As educators, part of our job is training the next generation of researchers, which includes undergraduate students. Undergraduate student researchers are eager to get research experience. Our ability to recruit and mentor them through research is critical to exposing them to the research process and as a potential career field.
Our invited panelist will discuss their experience working with undergraduate students within their research. They will also discuss issues such as how to recruit undergraduate student researchers, how to compensate them, what their training should consist of, how to handle co-authorships in publications, and how to mentor and delegate work to them.
ISSR PI Workshop Series: Engaging Research Teams & Community Partnerships
This panel is the third and final event in ISSR's three-part workshop series designed to help you build strong and effective collaborations in your research projects. Join us on February 27 to discuss engaging community research collaborations, and March 27 to learn about forming strong research teams.
Christine Crago – is an Associate Professor in the Department of Resource Economics and the Commonwealth Honors College (CHC). Her fields of research are energy and environmental economics. Her current research examines household decision making related to energy technologies, and income and racial disparities in power outage experiences and adoption of renewable energy technologies. She is a core faculty in ELEVATE, an NSF-funded PhD training program emphasizing equity in the energy transition. Dr. Crago has advised over 60 CHC Seniors in their Honors Theses as an instructor for Honors Seminar courses “Sustainability in Today’s Economy” and “Economics of the Renewable Energy Transition.”
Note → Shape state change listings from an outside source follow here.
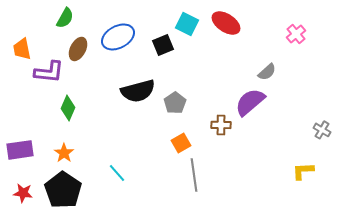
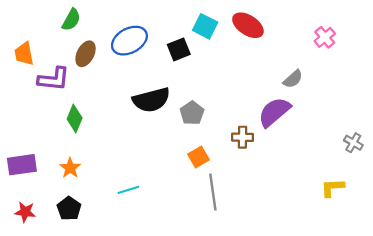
cyan line: (117, 173) -> (128, 190), turned -66
black pentagon: (63, 190) -> (69, 209), size x0.6

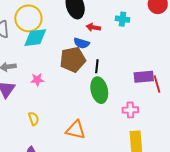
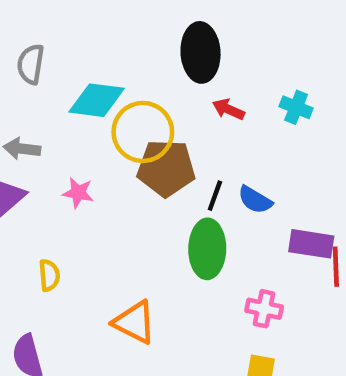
yellow circle: (28, 18) -> (143, 132), moved
blue semicircle: (81, 43) -> (255, 200), moved

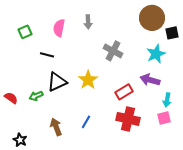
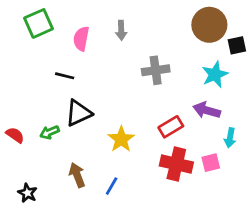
green square: (25, 32) -> (38, 23), moved, size x1.5
gray cross: (113, 51) -> (156, 70), turned -36
yellow star: (88, 80) -> (121, 139), moved
pink square: (164, 118) -> (211, 163), moved
blue line: (86, 122) -> (112, 186), moved

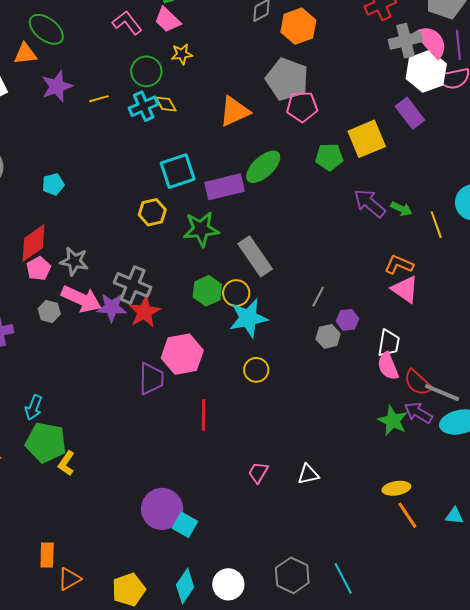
Brenda Bushouse - is an Associate Professor and serves as the Undergraduate Program Director at the School of Public Policy at UMass Amherst. Her research program has two intersecting foci: The first is a lasting interest in the realm of activity that is neither market nor state. She researches the politics of nonprofit organizations in the policy process. A second lasting area of Bushouse’s research focuses on the most vulnerable in our society: children. Her research asks the simple question: Why do governments consistently under-invest in programs that benefit children? She is an enthusiast for active, hands-on undergraduate curricula emphasizing theory/practice connections. The Undergraduate Research Experience Program has been a valuable experience for the students and her research projects. Successful experiences include teams coding text, cleaning transcripts, archival research, and having students conduct targeted literature reviews. In one experience, the student was brought on as a co-author for a published paper. They keys to success is knowing the capabilities of the student and matching them to the tasks and having weekly meetings to review their research and assign new tasks.
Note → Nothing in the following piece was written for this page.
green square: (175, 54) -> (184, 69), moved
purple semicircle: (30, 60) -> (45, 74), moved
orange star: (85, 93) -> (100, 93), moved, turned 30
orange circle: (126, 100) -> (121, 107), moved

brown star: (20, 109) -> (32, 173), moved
Moderator and panel organizer Sofiya Alhassan – is a Professor in the Kinesiology Department at UMass Amherst. She organized this series in her service as Director for Faculty Research at ISSR, and now serves as the UMass Graduate School's Associate Dean for Inclusion and Engagement.. Her research focuses on implementing physical activity for the prevention of obesity and the improvement of cognitive outcomes in underserved pediatric populations. In particular, the utilization of community family-based physical activity interventions to improve obesity-related health behaviors and cognitive health in children of color. Her research agenda also includes examining 1) physical activity policy-based intervention in preschool-age children; 2) environmental influences on various health behaviors in children of color, and 3) after-school family-based intervention to improve physiological, psychosocial, and academic performance of pre-adolescent children of color. Her research takes place in Springfield.